Amy é a imagem da perfeição. Loira, de boas famílias e com uma educação nas melhores escolas, apaixona-se por um homem que está nos antípodas da sua forma de viver. Nick é um escritor frustrado e um marido preguiçoso e infiel.
Esses traços de carácter são muito visíveis no ator. Ben Affleck parece quase distante da personagem e relaxado no seu esforço de representação. Mas está apenas a vestir a pele de Nick Dunne, aquele marido que tira fotografias a sorrir apesar de não conhecer o paradeiro da mulher. Já Rosamund Pike parece ter dado tudo de si a esta personagem. Nomeada para um Óscar de Melhor Atriz por este papel, acabou por ofuscar todos à sua volta.
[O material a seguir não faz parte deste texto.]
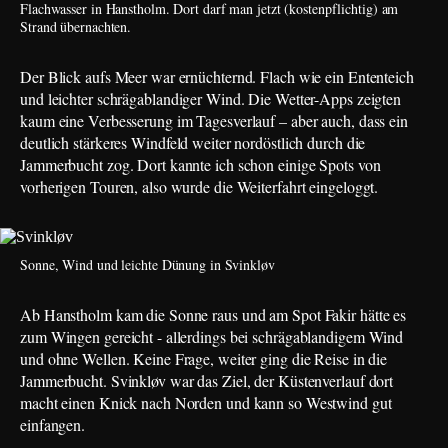
Flachwasser in Hanstholm. Dort darf man jetzt (kostenpflichtig) am
Strand übernachten.
Der Blick aufs Meer war ernüchternd. Flach wie ein Ententeich
und leichter schrägablandiger Wind. Die Wetter-Apps zeigten
kaum eine Verbesserung im Tagesverlauf – aber auch, dass ein
deutlich stärkeres Windfeld weiter nordöstlich durch die
Jammerbucht zog. Dort kannte ich schon einige Spots von
vorherigen Touren, also wurde die Weiterfahrt eingeloggt.
Sonne, Wind und leichte Dünung in Svinkløv
Ab Hanstholm kam die Sonne raus und am Spot Fakir hätte es
zum Wingen gereicht - allerdings bei schrägablandigem Wind
und ohne Wellen. Keine Frage, weiter ging die Reise in die
Jammerbucht. Svinkløv war das Ziel, der Küstenverlauf dort
macht einen Knick nach Norden und kann so Westwind gut
einfangen.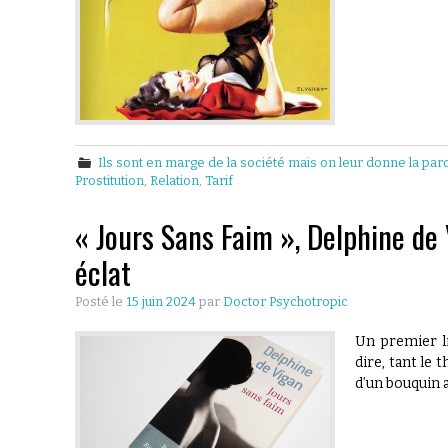
Ils sont en marge de la société mais on leur donne la par
Prostitution
,
Relation
,
Tarif
« Jours Sans Faim », Delphine de
éclat
Posté le
15 juin 2024
par
Doctor Psychotropic
Un premier li
dire, tant le 
d’un bouquin 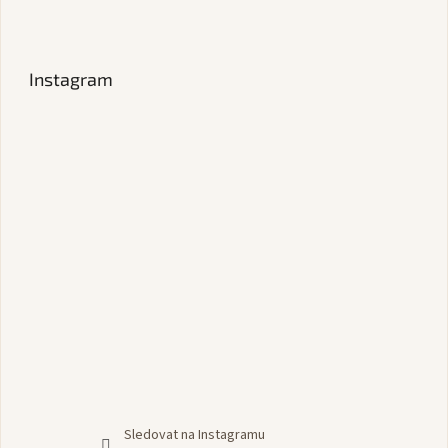
Instagram
Sledovat na Instagramu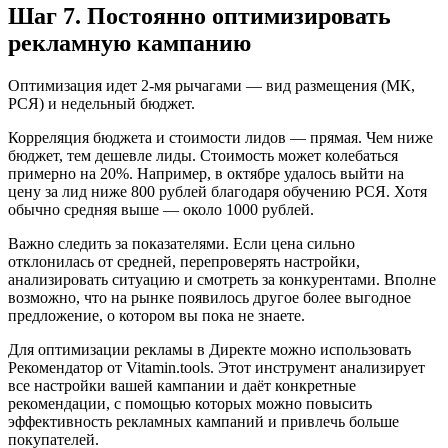
Шаг 7. Постоянно оптимизировать
рекламную кампанию
Оптимизация идет 2-мя рычагами — вид размещения (МК,
РСЯ) и недельный бюджет.
Корреляция бюджета и стоимости лидов — прямая. Чем ниже
бюджет, тем дешевле лиды. Стоимость может колебаться
примерно на 20%. Например, в октябре удалось выйти на
цену за лид ниже 800 рублей благодаря обучению РСЯ. Хотя
обычно средняя выше — около 1000 рублей.
Важно следить за показателями. Если цена сильно
отклонилась от средней, перепроверять настройки,
анализировать ситуацию и смотреть за конкурентами. Вполне
возможно, что на рынке появилось другое более выгодное
предложение, о котором вы пока не знаете.
Для оптимизации рекламы в Директе можно использовать
Рекомендатор от Vitamin.tools. Этот инструмент анализирует
все настройки вашей кампании и даёт конкретные
рекомендации, с помощью которых можно повысить
эффективность рекламных кампаний и привлечь больше
покупателей.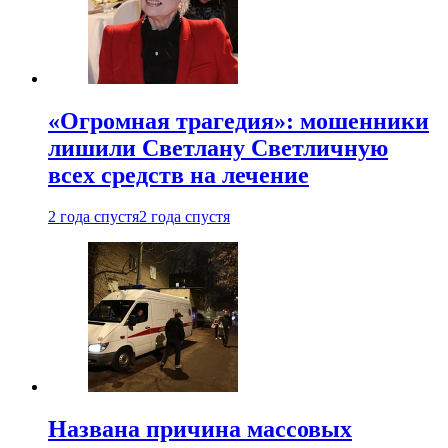
«Огромная трагедия»: мошенники
лишили Светлану Светличную
всех средств на лечение
2 года спустя
2 года спустя
Названа причина массовых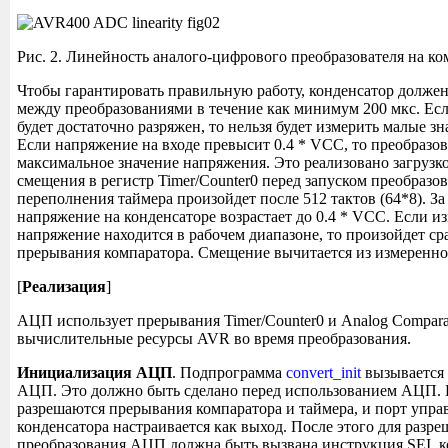
Рис. 2. Линейность аналого-цифрового преобразователя на ко
Чтобы гарантировать правильную работу, конденсатор должен
между преобразованиями в течение как минимум 200 мкс. Есл
будет достаточно разряжен, то нельзя будет измерить малые з
Если напряжение на входе превысит 0.4 * VCC, то преобразов
максимальное значение напряжения. Это реализовано загрузк
смещения в регистр Timer/Counter0 перед запуском преобразо
переполнения таймера произойдет после 512 тактов (64*8). За
напряжение на конденсаторе возрастает до 0.4 * VCC. Если и
напряжение находится в рабочем диапазоне, то произойдет с
прерывания компаратора. Смещение вычитается из измеренно
[
Реализация
]
АЦП использует прерывания Timer/Counter0 и Analog Compara
вычислительные ресурсы AVR во время преобразования.
Инициализация АЦП
. Подпрограмма
convert_init
вызывается
АЦП. Это должно быть сделано перед использованием АЦП. 
разрешаются прерывания компаратора и таймера, и порт упра
конденсатора настраивается как выход. После этого для разр
преобразования АЦП должна быть вызвана инструкция SEI, ко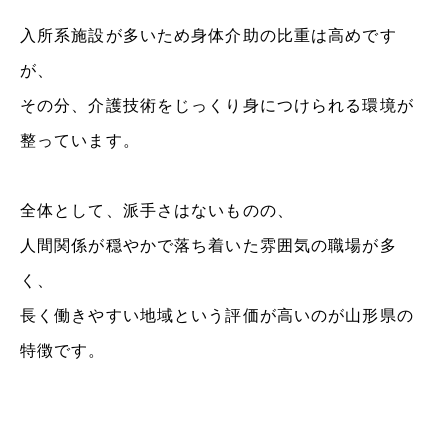
入所系施設が多いため身体介助の比重は高めです
が、
その分、介護技術をじっくり身につけられる環境が
整っています。
全体として、派手さはないものの、
人間関係が穏やかで落ち着いた雰囲気の職場が多
く、
長く働きやすい地域という評価が高いのが山形県の
特徴です。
De olhos obcecados e cabelo perfeitamente penteado, Rosamund Pike agarra com uma determinação assustadora o desejo de vingança de Amy. A própria atriz explica que esta personagem tem várias faces, oscilando do afecto à obsessão patológica. É uma mulher forte, que lida com o desemprego e a infidelidade do marido. É uma perigosa ameaça à estabilidade do casal, quando manipula tudo e todos à sua volta. Somadas as partes, estamos perante uma personagem feminina forte.
Estes textos sobre filmes que já se tornaram clássicos não prezam muito o segredo. São filmes que a maioria dos espectadores conhece. Mas “Em Parte Incerta” merece que se evite o spoiler, particularmente sobre o momento que divide este filme em duas partes – uma primeira que é desinteressante e previsível; e a segunda, que nos faz questionar tudo o que vemos.
Primeiro, perante Nick e Amy, acreditamos que um matará o outro a dada altura. Depois, com Desi Collings (Neil Patrick Harris) a fazer o papel de peão, atravessamos para o outro lado de “Em Parte Incerta”, rasgamos o que sabemos sobre estas personagens e passamos a acreditar que são capazes de tudo. Surpresa atrás de surpresa, acabamos a ver Amy e Nick mais unidos do que nunca, numa psicose mútua, uma farsa que já nenhum dos dois pode deixar cair.
Não, nenhum deles é o herói. E ninguém é absolutamente vítima. São personagens muito cruas que acabam a representar as fachadas que construímos para o exterior. Com a diferença de que essas fachadas costuma ser individuais e pretendem fascinar o outro. Amy e Nick ficam presos numa bolha de ilusões, que os dois constroem. São o casal mais feliz que conhecem, diz-se a dada altura.
É essa fachada que não podem quebrar. A par da irónica transformação das personagens, o thriller passa a sátira. E David Fincher passa-nos uma última rasteira, ao repetir aquela cena inicial em que Amy olha diretamente para a câmara. Só que agora, já não é uma vítima que ali está, franzindo a testa e aparentando inocência. Os olhos de Amy estão carregados de uma intenção perversa. Com o mesmo plano e a mesma atriz, o truque de Fincher passa quase despercebido.